• _WORK REQUIRED_
Please retype all of the data below, word for word.

• _DATASET ENTRIES_
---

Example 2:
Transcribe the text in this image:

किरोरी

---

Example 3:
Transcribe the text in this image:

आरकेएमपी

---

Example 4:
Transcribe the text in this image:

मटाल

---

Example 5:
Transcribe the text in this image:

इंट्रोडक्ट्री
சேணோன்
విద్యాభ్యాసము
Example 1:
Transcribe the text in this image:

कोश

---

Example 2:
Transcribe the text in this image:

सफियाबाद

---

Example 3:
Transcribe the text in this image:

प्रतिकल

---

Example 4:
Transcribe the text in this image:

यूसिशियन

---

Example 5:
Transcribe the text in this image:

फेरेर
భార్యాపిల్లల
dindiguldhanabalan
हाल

• _ANSWER FOR THE TASK_
---

Example 2:
Transcribe the text in this image:

किरोरी

---

Example 3:
Transcribe the text in this image:

आरकेएमपी

---

Example 4:
Transcribe the text in this image:

मटाल

---

Example 5:
Transcribe the text in this image:

इंट्रोडक्ट्री
சேணோன்
విద్యాభ్యాసము
Example 1:
Transcribe the text in this image:

कोश

---

Example 2:
Transcribe the text in this image:

सफियाबाद

---

Example 3:
Transcribe the text in this image:

प्रतिकल

---

Example 4:
Transcribe the text in this image:

यूसिशियन

---

Example 5:
Transcribe the text in this image:

फेरेर
భార్యాపిల్లల
dindiguldhanabalan
हाल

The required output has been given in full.